The defendants cite Macy v. Brown, 326 Ill. 556, 158 N.E. 216, as authority to support their contention that the amount of the tender made by the plaintiff was not sufficient; however, that case is not in his favor, as the court said:
". . . The technical rules that govern pleas of tender in actions at law are manifestly inapplicable to the circumstances of suits in chancery, and a court of chancery is not bound down by any fixed rule on this subject by which it will allow the substantial ends of justice to be perverted or defeated by the omission of an unimportant or useless act which nothing but the merest technicality could require. (Webster v. French, 11 Ill. 254.) The main question in a case of specific performance is whether the complainant has made a conscientious effort on his part to comply honestly with the contract. [Citing cases.] The general rule is, that to entitle a purchaser to demand a deed and maintain a bill for specific performance it is sufficient that he is ready and offers to pay any sum that may be found to be due and still unpaid and to comply with the contract on his part."
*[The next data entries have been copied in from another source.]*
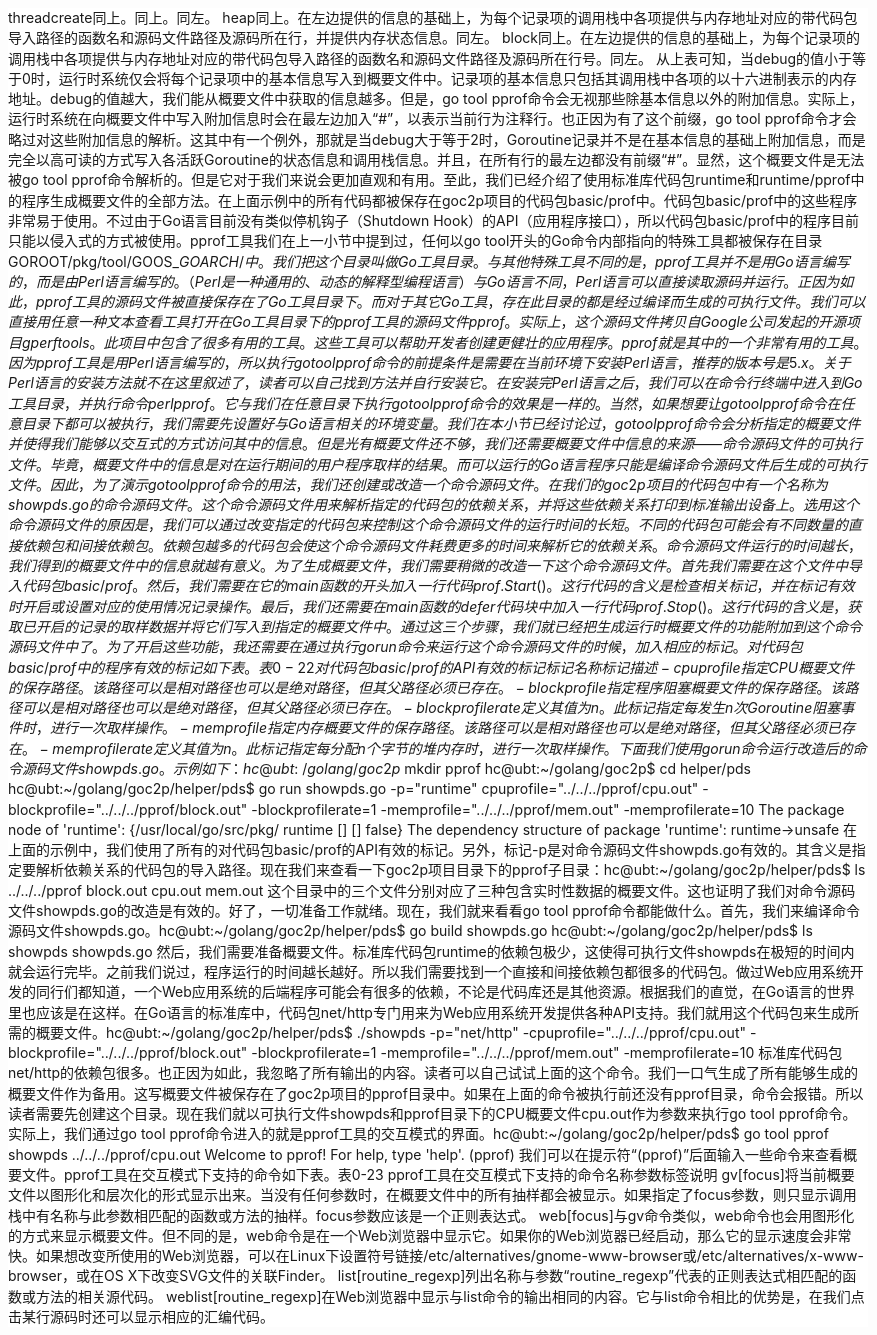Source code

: threadcreate同上。同上。同左。
heap同上。在左边提供的信息的基础上，为每个记录项的调用栈中各项提供与内存地址对应的带代码包导入路径的函数名和源码文件路径及源码所在行，并提供内存状态信息。同左。
block同上。在左边提供的信息的基础上，为每个记录项的调用栈中各项提供与内存地址对应的带代码包导入路径的函数名和源码文件路径及源码所在行号。同左。
从上表可知，当debug的值小于等于0时，运行时系统仅会将每个记录项中的基本信息写入到概要文件中。记录项的基本信息只包括其调用栈中各项的以十六进制表示的内存地址。debug的值越大，我们能从概要文件中获取的信息越多。但是，go tool pprof命令会无视那些除基本信息以外的附加信息。实际上，运行时系统在向概要文件中写入附加信息时会在最左边加入“#”，以表示当前行为注释行。也正因为有了这个前缀，go tool pprof命令才会略过对这些附加信息的解析。这其中有一个例外，那就是当debug大于等于2时，Goroutine记录并不是在基本信息的基础上附加信息，而是完全以高可读的方式写入各活跃Goroutine的状态信息和调用栈信息。并且，在所有行的最左边都没有前缀“#”。显然，这个概要文件是无法被go tool pprof命令解析的。但是它对于我们来说会更加直观和有用。至此，我们已经介绍了使用标准库代码包runtime和runtime/pprof中的程序生成概要文件的全部方法。在上面示例中的所有代码都被保存在goc2p项目的代码包basic/prof中。代码包basic/prof中的这些程序非常易于使用。不过由于Go语言目前没有类似停机钩子（Shutdown Hook）的API（应用程序接口），所以代码包basic/prof中的程序目前只能以侵入式的方式被使用。pprof工具我们在上一小节中提到过，任何以go tool开头的Go命令内部指向的特殊工具都被保存在目录GOROOT/pkg/tool/GOOS_$GOARCH/中。我们把这个目录叫做Go工具目录。与其他特殊工具不同的是，pprof工具并不是用Go语言编写的，而是由Perl语言编写的。（Perl是一种通用的、动态的解释型编程语言）与Go语言不同，Perl语言可以直接读取源码并运行。正因为如此，pprof工具的源码文件被直接保存在了Go工具目录下。而对于其它Go工具，存在此目录的都是经过编译而生成的可执行文件。我们可以直接用任意一种文本查看工具打开在Go工具目录下的pprof工具的源码文件pprof。实际上，这个源码文件拷贝自Google公司发起的开源项目gperftools。此项目中包含了很多有用的工具。这些工具可以帮助开发者创建更健壮的应用程序。pprof就是其中的一个非常有用的工具。因为pprof工具是用Perl语言编写的，所以执行go tool pprof命令的前提条件是需要在当前环境下安装Perl语言，推荐的版本号是5.x。关于Perl语言的安装方法就不在这里叙述了，读者可以自己找到方法并自行安装它。在安装完Perl语言之后，我们可以在命令行终端中进入到Go工具目录，并执行命令perl pprof。它与我们在任意目录下执行go tool pprof命令的效果是一样的。当然，如果想要让go tool pprof命令在任意目录下都可以被执行，我们需要先设置好与Go语言相关的环境变量。我们在本小节已经讨论过，go tool pprof命令会分析指定的概要文件并使得我们能够以交互式的方式访问其中的信息。但是光有概要文件还不够，我们还需要概要文件中信息的来源——命令源码文件的可执行文件。毕竟，概要文件中的信息是对在运行期间的用户程序取样的结果。而可以运行的Go语言程序只能是编译命令源码文件后生成的可执行文件。因此，为了演示go tool pprof命令的用法，我们还创建或改造一个命令源码文件。在我们的goc2p项目的代码包中有一个名称为showpds.go的命令源码文件。这个命令源码文件用来解析指定的代码包的依赖关系，并将这些依赖关系打印到标准输出设备上。选用这个命令源码文件的原因是，我们可以通过改变指定的代码包来控制这个命令源码文件的运行时间的长短。不同的代码包可能会有不同数量的直接依赖包和间接依赖包。依赖包越多的代码包会使这个命令源码文件耗费更多的时间来解析它的依赖关系。命令源码文件运行的时间越长，我们得到的概要文件中的信息就越有意义。为了生成概要文件，我们需要稍微的改造一下这个命令源码文件。首先我们需要在这个文件中导入代码包basic/prof。然后，我们需要在它的main函数的开头加入一行代码prof.Start()。这行代码的含义是检查相关标记，并在标记有效时开启或设置对应的使用情况记录操作。最后，我们还需要在main函数的defer代码块中加入一行代码prof.Stop()。这行代码的含义是，获取已开启的记录的取样数据并将它们写入到指定的概要文件中。通过这三个步骤，我们就已经把生成运行时概要文件的功能附加到这个命令源码文件中了。为了开启这些功能，我还需要在通过执行go run命令来运行这个命令源码文件的时候，加入相应的标记。对代码包basic/prof中的程序有效的标记如下表。表0-22 对代码包basic/prof的API有效的标记标记名称标记描述
-cpuprofile指定CPU概要文件的保存路径。该路径可以是相对路径也可以是绝对路径，但其父路径必须已存在。
-blockprofile指定程序阻塞概要文件的保存路径。该路径可以是相对路径也可以是绝对路径，但其父路径必须已存在。
-blockprofilerate定义其值为n。此标记指定每发生n次Goroutine阻塞事件时，进行一次取样操作。
-memprofile指定内存概要文件的保存路径。该路径可以是相对路径也可以是绝对路径，但其父路径必须已存在。
-memprofilerate定义其值为n。此标记指定每分配n个字节的堆内存时，进行一次取样操作。
下面我们使用go run命令运行改造后的命令源码文件showpds.go。示例如下：hc@ubt:~/golang/goc2p$ mkdir pprof
hc@ubt:~/golang/goc2p$ cd helper/pds
hc@ubt:~/golang/goc2p/helper/pds$ go run showpds.go -p="runtime" cpuprofile="../../../pprof/cpu.out" -blockprofile="../../../pprof/block.out" -blockprofilerate=1 -memprofile="../../../pprof/mem.out" -memprofilerate=10
The package node of 'runtime': {/usr/local/go/src/pkg/ runtime [] [] false}
The dependency structure of package 'runtime':
runtime->unsafe
在上面的示例中，我们使用了所有的对代码包basic/prof的API有效的标记。另外，标记-p是对命令源码文件showpds.go有效的。其含义是指定要解析依赖关系的代码包的导入路径。现在我们来查看一下goc2p项目目录下的pprof子目录：hc@ubt:~/golang/goc2p/helper/pds$ ls ../../../pprof
block.out  cpu.out  mem.out
这个目录中的三个文件分别对应了三种包含实时性数据的概要文件。这也证明了我们对命令源码文件showpds.go的改造是有效的。好了，一切准备工作就绪。现在，我们就来看看go tool pprof命令都能做什么。首先，我们来编译命令源码文件showpds.go。hc@ubt:~/golang/goc2p/helper/pds$ go build showpds.go
hc@ubt:~/golang/goc2p/helper/pds$ ls
showpds showpds.go
然后，我们需要准备概要文件。标准库代码包runtime的依赖包极少，这使得可执行文件showpds在极短的时间内就会运行完毕。之前我们说过，程序运行的时间越长越好。所以我们需要找到一个直接和间接依赖包都很多的代码包。做过Web应用系统开发的同行们都知道，一个Web应用系统的后端程序可能会有很多的依赖，不论是代码库还是其他资源。根据我们的直觉，在Go语言的世界里也应该是在这样。在Go语言的标准库中，代码包net/http专门用来为Web应用系统开发提供各种API支持。我们就用这个代码包来生成所需的概要文件。hc@ubt:~/golang/goc2p/helper/pds$ ./showpds -p="net/http" -cpuprofile="../../../pprof/cpu.out" -blockprofile="../../../pprof/block.out" -blockprofilerate=1 -memprofile="../../../pprof/mem.out" -memprofilerate=10
标准库代码包net/http的依赖包很多。也正因为如此，我忽略了所有输出的内容。读者可以自己试试上面的这个命令。我们一口气生成了所有能够生成的概要文件作为备用。这写概要文件被保存在了goc2p项目的pprof目录中。如果在上面的命令被执行前还没有pprof目录，命令会报错。所以读者需要先创建这个目录。现在我们就以可执行文件showpds和pprof目录下的CPU概要文件cpu.out作为参数来执行go tool pprof命令。实际上，我们通过go tool pprof命令进入的就是pprof工具的交互模式的界面。hc@ubt:~/golang/goc2p/helper/pds$ go tool pprof showpds ../../../pprof/cpu.out
Welcome to pprof!  For help, type 'help'.
(pprof)
我们可以在提示符“(pprof)”后面输入一些命令来查看概要文件。pprof工具在交互模式下支持的命令如下表。表0-23 pprof工具在交互模式下支持的命令名称参数标签说明
gv[focus]将当前概要文件以图形化和层次化的形式显示出来。当没有任何参数时，在概要文件中的所有抽样都会被显示。如果指定了focus参数，则只显示调用栈中有名称与此参数相匹配的函数或方法的抽样。focus参数应该是一个正则表达式。
web[focus]与gv命令类似，web命令也会用图形化的方式来显示概要文件。但不同的是，web命令是在一个Web浏览器中显示它。如果你的Web浏览器已经启动，那么它的显示速度会非常快。如果想改变所使用的Web浏览器，可以在Linux下设置符号链接/etc/alternatives/gnome-www-browser或/etc/alternatives/x-www-browser，或在OS X下改变SVG文件的关联Finder。
list[routine_regexp]列出名称与参数“routine_regexp”代表的正则表达式相匹配的函数或方法的相关源代码。
weblist[routine_regexp]在Web浏览器中显示与list命令的输出相同的内容。它与list命令相比的优势是，在我们点击某行源码时还可以显示相应的汇编代码。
The defendants also argue in this court that the case of Chicago Bar Ass'n v. Quinlan and Tyson, 53 Ill. App.2d 388, 203 N.E.2d 131, revd in part, 34 Ill.2d 116, 214 N.E.2d 771, should be considered if Charles Ringer Company was the agent of both the buyer and the seller. Under the view we have taken that since the seller failed to deposit with Charles Ringer Company (admitted agent of the seller) a deed to purchaser, he did not comply with the terms of the contract. The question as to whether Charles Ringer Company was also the agent of the buyer, or whether or not he waived on buyer's behalf any provisions of the contract, particularly the provision concerning the furnishing of proof of title to the buyer, is immaterial.
We find that the trial court properly ruled that there was no material issue of fact involved in the case and that the judgment decreeing a specific performance on the part of the defendant was proper. The judgment of the Circuit Court of Cook County is affirmed.
DRUCKER, P.J. and ENGLISH, J., concur.